Instructions for the task.
Write out every line of the records below verbatim, omitting the pictures.

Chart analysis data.
————
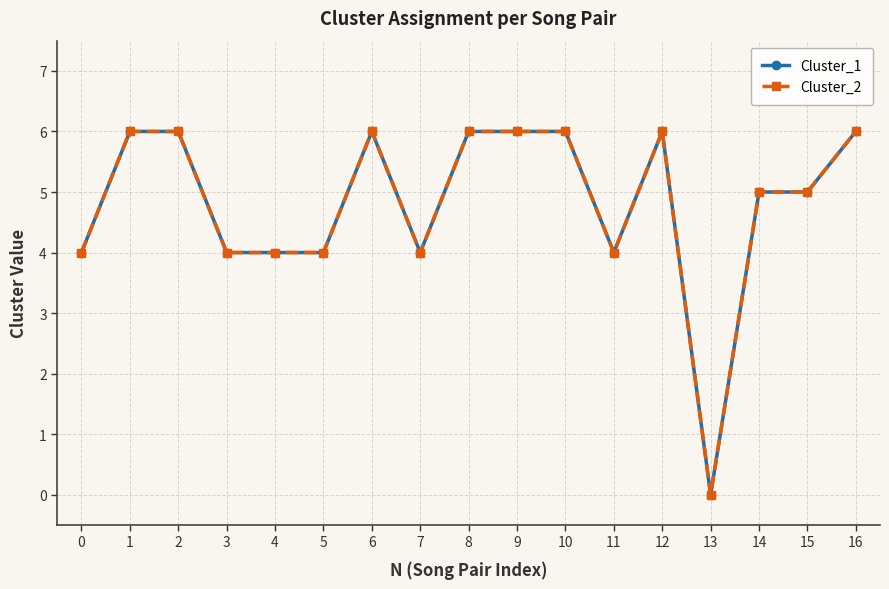

Does the chart have visible grid lines?

Yes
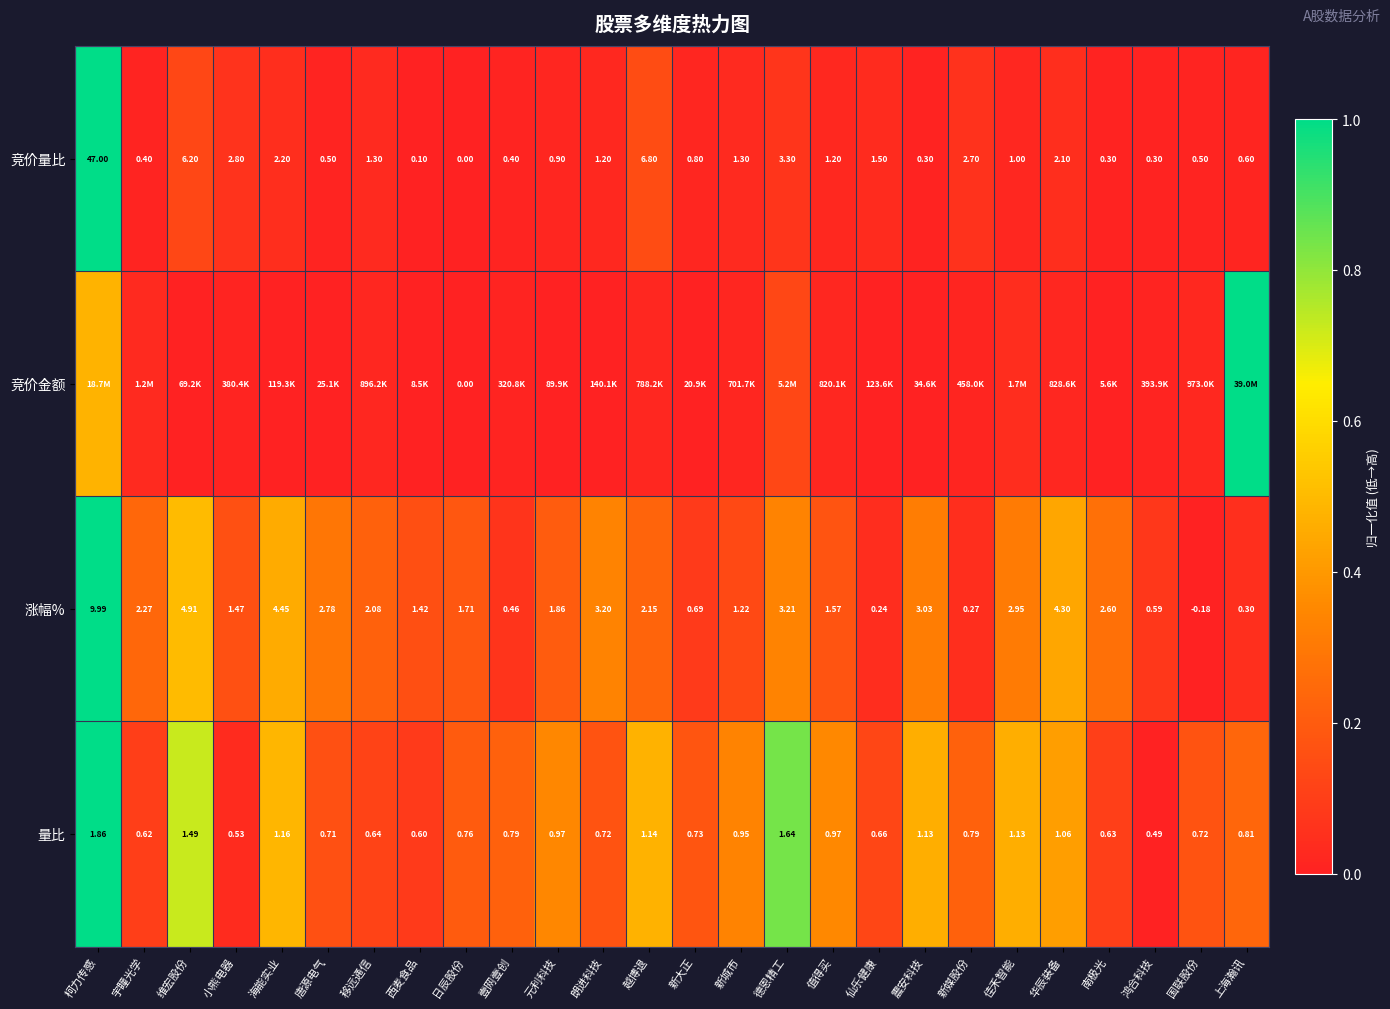

At which label is 竞价量比 closest to 23?

越博退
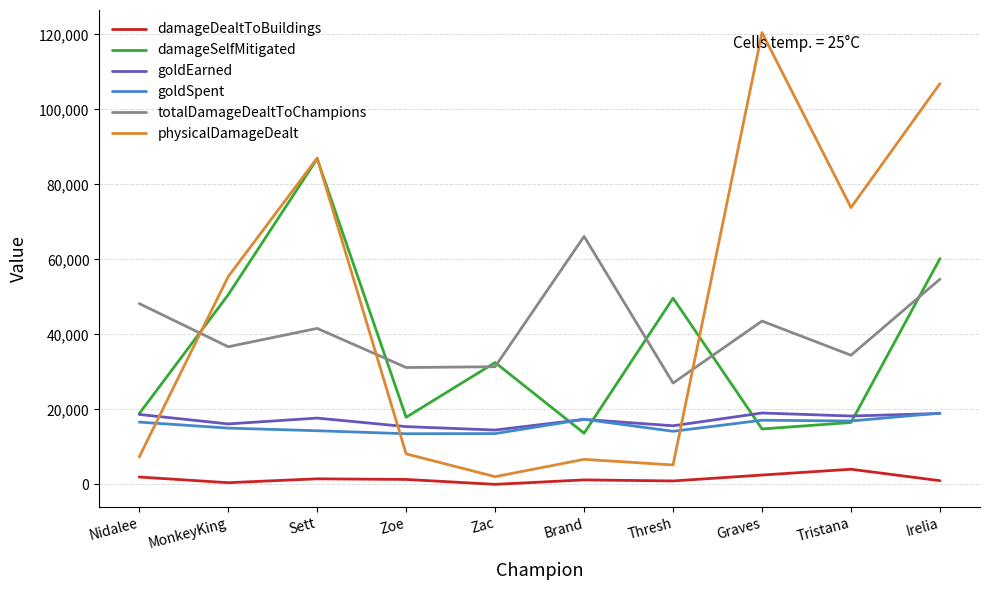

Is it true that totalDamageDealtToChampions equals 53052 at Zoe?

False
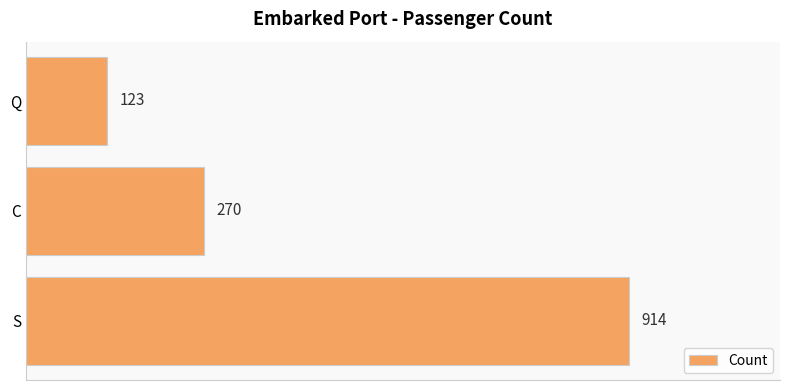

What is the change in value from S to Q?

-791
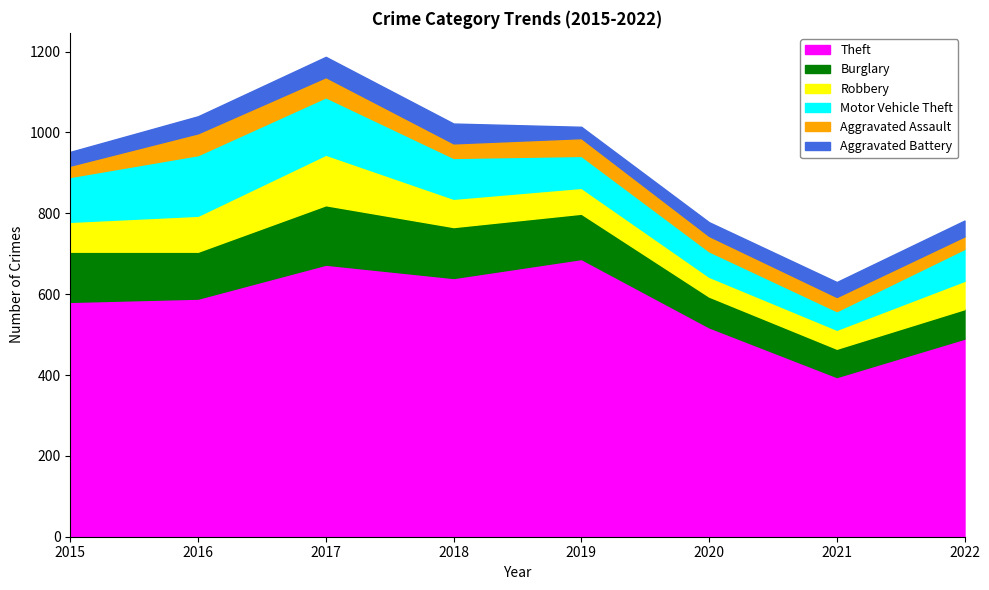

What is the sum of all Aggravated Battery values?

313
————
Answer below.
Does the chart have visible grid lines?

Yes

At which label is 竞价量比 closest to 23?

越博退

Is it true that totalDamageDealtToChampions equals 53052 at Zoe?

False

What is the change in value from S to Q?

-791

What is the sum of all Aggravated Battery values?

313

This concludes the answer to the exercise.